#### EXERCISE GOAL
Locate, in the data below, the line that contains "further! Trubicars has compil" and the line that contains "Let's get started."; reproduce exactly those two lines and every line between them, nothing more.

#### MATERIAL FOR THIS EXERCISE

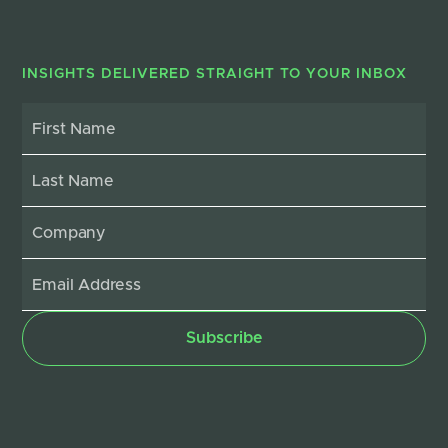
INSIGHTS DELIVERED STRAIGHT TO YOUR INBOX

--

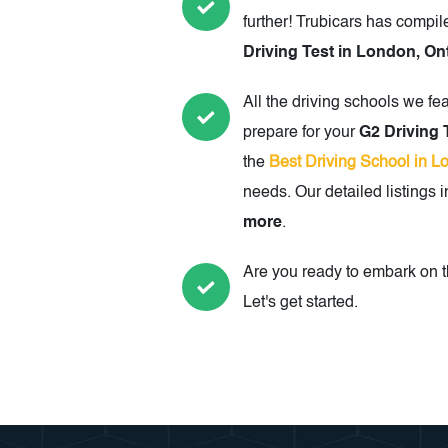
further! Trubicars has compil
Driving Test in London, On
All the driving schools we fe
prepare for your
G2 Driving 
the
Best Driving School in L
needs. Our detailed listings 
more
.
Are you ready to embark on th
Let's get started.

#### RESPONSE BELOW
further! Trubicars has compil
Driving Test in London, On
All the driving schools we fe
prepare for your
G2 Driving 
the
Best Driving School in L
needs. Our detailed listings 
more
.
Are you ready to embark on th
Let's get started.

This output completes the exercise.